Did you know that several pains throughout your musculoskeletal system can be traced to your foot problems?
Misaligned feet cause your sinus tarsi (space between two bones on your foot) to collapse, making your feet roll inward excessively. This is why you are experiencing chronic pain. But addressing the root cause immediately by wearing orthotics and utilizing other foot services will eliminate the pain.
Orthotics are custom shoe inserts or a medical device inserted into a shoe used to manage many foot problems, including bunions, hammertoes, flat feet, heel pain, arthritis, etc. Before you purchase orthotics, you need to understand their different types to determine which kind you need. If you’re looking for orthopedic footwear in Mississauga, Feet in Motion is here to help. They provide a wide range of foot and ankle services, including toenail surgery, shockwave therapy, diabetic foot care, custom-made orthotics, foot injection, therapy, and others.
Types of Orthotics
Orthotics have three categories: those that are customized prescribed by physicians to address foot issues and act as protection, those that mainly attempt to optimize foot function, and ones that protect the wearer from possible injuries.
1. Rigid Orthotics
Rigid orthotics are designed to control the motion of two major foot joints that lie right below your ankle joint to help improve strains, aches, and pains in your thighs, legs, and lower back. They’re also often used as dress shoes. These medical devices are long-lasting, don’t change shape, and are not easy to break.
Their most important characteristics are:
- They consist of firm materials such as plastic or carbon fiber.
- You don’t need too much alteration to fit your shoe size.

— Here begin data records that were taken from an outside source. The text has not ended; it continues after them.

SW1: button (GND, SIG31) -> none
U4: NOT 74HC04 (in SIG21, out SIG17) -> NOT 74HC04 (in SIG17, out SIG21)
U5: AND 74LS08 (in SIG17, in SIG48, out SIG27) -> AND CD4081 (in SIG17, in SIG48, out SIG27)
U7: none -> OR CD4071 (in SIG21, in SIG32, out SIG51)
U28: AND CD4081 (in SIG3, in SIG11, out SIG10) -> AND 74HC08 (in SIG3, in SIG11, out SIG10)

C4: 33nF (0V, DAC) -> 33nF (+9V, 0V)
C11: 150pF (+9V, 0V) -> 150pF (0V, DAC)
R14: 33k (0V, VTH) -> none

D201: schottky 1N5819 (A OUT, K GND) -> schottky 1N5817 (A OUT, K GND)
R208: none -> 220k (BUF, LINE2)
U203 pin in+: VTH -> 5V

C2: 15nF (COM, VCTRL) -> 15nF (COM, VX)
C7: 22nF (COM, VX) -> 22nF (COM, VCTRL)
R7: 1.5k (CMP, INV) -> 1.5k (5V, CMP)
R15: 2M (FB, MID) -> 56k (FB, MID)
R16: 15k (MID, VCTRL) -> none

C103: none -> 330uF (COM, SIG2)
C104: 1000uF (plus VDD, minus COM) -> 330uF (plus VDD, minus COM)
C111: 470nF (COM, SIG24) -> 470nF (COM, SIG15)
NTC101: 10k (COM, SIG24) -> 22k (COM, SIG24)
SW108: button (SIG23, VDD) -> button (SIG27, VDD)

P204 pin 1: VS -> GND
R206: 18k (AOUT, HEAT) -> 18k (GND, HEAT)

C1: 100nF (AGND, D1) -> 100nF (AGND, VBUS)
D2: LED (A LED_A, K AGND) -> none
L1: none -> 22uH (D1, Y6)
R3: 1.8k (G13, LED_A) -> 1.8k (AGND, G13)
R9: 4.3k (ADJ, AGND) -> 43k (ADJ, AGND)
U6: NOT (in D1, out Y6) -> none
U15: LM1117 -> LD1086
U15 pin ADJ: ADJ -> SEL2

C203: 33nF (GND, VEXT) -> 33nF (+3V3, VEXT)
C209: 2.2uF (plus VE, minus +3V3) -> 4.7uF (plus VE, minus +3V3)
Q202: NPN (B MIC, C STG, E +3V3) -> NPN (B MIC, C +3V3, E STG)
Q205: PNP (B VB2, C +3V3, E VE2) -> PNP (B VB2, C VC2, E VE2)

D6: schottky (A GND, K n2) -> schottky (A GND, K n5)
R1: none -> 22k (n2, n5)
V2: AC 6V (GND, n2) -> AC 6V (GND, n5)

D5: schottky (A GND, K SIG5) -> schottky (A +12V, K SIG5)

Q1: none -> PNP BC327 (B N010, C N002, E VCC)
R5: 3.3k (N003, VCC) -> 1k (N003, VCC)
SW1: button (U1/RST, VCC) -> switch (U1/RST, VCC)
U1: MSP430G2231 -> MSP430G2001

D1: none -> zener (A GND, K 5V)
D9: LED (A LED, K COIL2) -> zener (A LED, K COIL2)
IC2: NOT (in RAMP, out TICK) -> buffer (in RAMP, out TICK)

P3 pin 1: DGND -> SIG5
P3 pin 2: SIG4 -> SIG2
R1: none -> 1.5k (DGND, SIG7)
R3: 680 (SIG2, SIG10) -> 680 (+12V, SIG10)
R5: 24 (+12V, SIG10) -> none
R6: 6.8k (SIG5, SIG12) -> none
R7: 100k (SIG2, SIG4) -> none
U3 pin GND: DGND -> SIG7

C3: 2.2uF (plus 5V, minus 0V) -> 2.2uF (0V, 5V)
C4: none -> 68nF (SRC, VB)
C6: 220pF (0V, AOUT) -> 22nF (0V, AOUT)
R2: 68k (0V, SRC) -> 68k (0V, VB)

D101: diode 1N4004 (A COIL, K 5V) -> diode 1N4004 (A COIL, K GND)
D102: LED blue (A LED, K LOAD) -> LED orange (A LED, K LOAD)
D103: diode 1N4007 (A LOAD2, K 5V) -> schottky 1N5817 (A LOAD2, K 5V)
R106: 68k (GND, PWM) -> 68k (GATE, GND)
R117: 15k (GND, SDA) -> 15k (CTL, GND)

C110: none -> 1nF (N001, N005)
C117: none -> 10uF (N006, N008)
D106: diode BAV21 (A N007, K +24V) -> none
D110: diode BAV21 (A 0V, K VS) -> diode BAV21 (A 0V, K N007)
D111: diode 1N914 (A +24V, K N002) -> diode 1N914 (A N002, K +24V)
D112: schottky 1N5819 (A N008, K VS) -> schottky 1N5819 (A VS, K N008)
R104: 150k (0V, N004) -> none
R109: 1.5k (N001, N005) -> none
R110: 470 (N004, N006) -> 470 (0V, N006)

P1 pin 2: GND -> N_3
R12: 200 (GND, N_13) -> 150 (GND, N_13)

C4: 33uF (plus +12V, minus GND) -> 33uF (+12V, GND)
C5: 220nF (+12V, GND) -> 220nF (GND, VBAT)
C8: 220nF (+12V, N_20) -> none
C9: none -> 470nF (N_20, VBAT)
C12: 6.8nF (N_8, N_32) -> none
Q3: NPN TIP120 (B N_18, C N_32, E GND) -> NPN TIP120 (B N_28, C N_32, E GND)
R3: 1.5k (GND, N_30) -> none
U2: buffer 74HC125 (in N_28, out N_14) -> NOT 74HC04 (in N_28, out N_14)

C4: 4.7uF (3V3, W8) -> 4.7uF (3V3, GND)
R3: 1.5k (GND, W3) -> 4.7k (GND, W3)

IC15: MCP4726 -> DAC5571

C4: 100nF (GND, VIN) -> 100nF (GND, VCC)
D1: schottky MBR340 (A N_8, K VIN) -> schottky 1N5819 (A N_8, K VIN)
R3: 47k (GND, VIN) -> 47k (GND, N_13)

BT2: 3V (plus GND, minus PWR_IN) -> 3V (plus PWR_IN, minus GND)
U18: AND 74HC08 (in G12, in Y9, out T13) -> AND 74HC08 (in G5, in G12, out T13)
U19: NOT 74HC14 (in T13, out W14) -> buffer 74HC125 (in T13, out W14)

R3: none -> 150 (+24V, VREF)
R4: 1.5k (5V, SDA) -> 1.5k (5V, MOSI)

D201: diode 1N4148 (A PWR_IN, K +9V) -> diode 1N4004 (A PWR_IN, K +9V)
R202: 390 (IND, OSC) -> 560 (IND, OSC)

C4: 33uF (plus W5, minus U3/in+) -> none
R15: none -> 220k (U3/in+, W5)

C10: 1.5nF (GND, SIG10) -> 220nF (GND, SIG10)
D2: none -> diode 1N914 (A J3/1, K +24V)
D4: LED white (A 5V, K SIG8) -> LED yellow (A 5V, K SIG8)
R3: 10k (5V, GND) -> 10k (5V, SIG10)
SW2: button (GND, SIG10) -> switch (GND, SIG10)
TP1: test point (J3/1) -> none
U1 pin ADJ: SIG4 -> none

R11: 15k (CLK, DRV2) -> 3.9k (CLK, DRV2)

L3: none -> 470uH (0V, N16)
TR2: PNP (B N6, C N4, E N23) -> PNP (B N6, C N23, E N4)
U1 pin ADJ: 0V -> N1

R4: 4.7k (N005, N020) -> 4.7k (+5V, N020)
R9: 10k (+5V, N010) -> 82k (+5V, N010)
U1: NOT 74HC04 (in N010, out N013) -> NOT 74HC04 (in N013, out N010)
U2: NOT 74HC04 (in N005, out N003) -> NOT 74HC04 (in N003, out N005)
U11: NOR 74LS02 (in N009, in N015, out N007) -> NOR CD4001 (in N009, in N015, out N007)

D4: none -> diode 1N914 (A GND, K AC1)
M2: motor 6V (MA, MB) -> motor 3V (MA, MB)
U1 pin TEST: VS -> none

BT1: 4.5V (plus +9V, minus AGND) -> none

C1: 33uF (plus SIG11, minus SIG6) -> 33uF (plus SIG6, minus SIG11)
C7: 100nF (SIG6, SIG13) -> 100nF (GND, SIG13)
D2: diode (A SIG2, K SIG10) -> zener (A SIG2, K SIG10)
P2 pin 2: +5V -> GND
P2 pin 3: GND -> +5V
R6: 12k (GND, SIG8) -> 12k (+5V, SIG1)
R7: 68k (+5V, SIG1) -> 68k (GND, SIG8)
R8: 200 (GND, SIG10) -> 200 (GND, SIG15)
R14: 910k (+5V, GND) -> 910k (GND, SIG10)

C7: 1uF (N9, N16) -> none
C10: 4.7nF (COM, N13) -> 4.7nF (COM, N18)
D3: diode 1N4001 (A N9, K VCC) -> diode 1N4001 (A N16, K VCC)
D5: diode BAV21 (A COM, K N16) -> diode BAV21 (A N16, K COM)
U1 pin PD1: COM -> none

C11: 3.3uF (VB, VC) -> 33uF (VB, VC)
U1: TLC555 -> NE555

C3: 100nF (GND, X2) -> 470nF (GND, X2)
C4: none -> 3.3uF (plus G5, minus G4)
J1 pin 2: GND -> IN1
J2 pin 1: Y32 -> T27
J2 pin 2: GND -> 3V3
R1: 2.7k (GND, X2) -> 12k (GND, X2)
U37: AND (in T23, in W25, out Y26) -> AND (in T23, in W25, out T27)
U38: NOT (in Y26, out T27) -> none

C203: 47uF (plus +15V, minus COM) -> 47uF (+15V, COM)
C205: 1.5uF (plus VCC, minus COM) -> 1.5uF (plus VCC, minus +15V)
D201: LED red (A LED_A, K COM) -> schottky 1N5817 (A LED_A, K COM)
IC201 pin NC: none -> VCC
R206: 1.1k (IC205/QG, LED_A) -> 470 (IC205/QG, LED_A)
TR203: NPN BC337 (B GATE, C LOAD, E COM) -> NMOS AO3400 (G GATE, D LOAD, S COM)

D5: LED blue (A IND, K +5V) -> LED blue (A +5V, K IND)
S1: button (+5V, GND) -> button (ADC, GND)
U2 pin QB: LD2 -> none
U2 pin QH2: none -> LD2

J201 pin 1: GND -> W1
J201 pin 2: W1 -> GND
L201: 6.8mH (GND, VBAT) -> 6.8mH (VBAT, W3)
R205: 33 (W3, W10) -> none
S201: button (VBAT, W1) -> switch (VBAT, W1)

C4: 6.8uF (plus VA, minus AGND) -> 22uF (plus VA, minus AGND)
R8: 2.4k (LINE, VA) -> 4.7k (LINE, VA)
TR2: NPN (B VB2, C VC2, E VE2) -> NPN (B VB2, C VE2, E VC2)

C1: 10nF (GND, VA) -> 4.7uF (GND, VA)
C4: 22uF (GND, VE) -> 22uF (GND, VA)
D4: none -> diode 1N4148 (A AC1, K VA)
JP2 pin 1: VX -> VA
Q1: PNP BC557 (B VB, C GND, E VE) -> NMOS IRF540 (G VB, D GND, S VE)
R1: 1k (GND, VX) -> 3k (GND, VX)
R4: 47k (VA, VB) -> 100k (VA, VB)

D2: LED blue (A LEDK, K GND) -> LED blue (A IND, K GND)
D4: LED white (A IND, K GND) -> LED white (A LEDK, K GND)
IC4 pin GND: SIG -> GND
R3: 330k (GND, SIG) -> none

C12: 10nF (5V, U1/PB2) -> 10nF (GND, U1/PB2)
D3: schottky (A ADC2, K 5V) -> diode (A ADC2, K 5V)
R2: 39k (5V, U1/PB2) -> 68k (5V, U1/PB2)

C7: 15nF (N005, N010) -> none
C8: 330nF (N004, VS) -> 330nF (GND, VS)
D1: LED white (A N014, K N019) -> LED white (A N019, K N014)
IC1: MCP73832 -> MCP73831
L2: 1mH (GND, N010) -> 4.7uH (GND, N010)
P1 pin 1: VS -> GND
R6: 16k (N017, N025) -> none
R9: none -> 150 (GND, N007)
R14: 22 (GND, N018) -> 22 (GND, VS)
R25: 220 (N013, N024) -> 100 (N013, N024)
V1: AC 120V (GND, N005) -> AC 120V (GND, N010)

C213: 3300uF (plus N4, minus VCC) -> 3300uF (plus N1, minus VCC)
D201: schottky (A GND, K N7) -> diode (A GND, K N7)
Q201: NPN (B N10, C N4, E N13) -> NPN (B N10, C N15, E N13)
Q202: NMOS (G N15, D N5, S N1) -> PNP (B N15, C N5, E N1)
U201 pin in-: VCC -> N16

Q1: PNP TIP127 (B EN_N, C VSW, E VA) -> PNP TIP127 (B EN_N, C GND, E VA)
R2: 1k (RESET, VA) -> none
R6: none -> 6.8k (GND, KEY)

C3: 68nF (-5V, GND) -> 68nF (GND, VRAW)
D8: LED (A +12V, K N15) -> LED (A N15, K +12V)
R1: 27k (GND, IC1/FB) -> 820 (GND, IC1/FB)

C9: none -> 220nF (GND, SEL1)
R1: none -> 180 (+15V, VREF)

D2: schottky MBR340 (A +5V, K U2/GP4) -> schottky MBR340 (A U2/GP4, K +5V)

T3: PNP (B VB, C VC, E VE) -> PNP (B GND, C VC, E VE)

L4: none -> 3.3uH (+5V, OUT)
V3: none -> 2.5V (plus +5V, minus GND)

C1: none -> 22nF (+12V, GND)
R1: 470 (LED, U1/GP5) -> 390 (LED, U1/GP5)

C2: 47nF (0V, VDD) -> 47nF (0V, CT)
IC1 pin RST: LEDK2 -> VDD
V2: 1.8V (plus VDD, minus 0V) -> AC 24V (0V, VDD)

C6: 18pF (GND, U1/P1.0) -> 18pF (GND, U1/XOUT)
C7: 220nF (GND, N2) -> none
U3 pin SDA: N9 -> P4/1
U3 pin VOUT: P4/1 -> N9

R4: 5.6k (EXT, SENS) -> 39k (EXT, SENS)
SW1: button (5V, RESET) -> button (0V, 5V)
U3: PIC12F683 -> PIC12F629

- They are extended from the sole of the heel to the toes or ball of the foot.
2. Semi-rigid Orthotics
These orthotics are frequently used by athletes or individuals participating in sports since they’re created to give foot balance for walking. They may not offer you a permanent solution to foot issues but can help support joints, muscles, and tendons.
Their attributes include:
- They composed of layers of soft materials, reinforced with rigid materials.
- Perfect for athletes and sports enthusiasts.
3. Soft Orthotics
Soft orthotics are designed to help absorb shock, maximize balance, and eliminate pressure from sore or uncomfortable spots. They’re molded by your foot’s walking actions or fashioned above a plaster impression of your feet. They are usually used to treat deformed, arthritic, and diabetic foot problems.
Soft orthotics are:
- Used to absorb shock, increase balance, or release pressure.
- Made up of soft, compressible materials.
- Often recommended in addition to prescription footwear and may need extra room in your shoes.
- Worn from the sole of your foot, extending from heels to toes.
4. Orthotics for Children
These medical devices treat children with foot deformities. Many podiatric doctors recommend that kids with such issues be placed in orthotics soon after they begin walking to stabilize their feet. These could be put directly into regular or athletic shoes.
The child’s orthotics are usually replaced when their foot has increased two sizes. Since the child’s feet grow and change shape, different types of orthotics may be required. For professional foot care services in Mississauga & Hamilton, find Feet In Motion.
5. Other Types of Orthotics
Many other types of orthotics may be utilized as protection for people involved with sports like skiing, inline skating, and ice skating. They can also treat back problems brought on by foot imbalance.
Doctors suggest custom or non-custom bracing for more complicated foot and ankle deformities to relieve pain and improve function. It can stabilize your foot and ankle and may include an orthotic-like footplate. On top of these, it can fit a standard shoe and may avoid surgery for ankle and foot issues.
Tips for Wearing Orthotics
You may follow these tips to avoid issues if you are about to wear or currently wearing orthotics:
- Bring your orthotics every time you need to buy a new pair of shoes.
- Wear shoes that function well with your orthotics.
- Wear stockings or socks similar to the ones you intend on wearing when you buy a new set of shoes.
- Always contact or follow your physician’s recommendations and return for follow-up if required.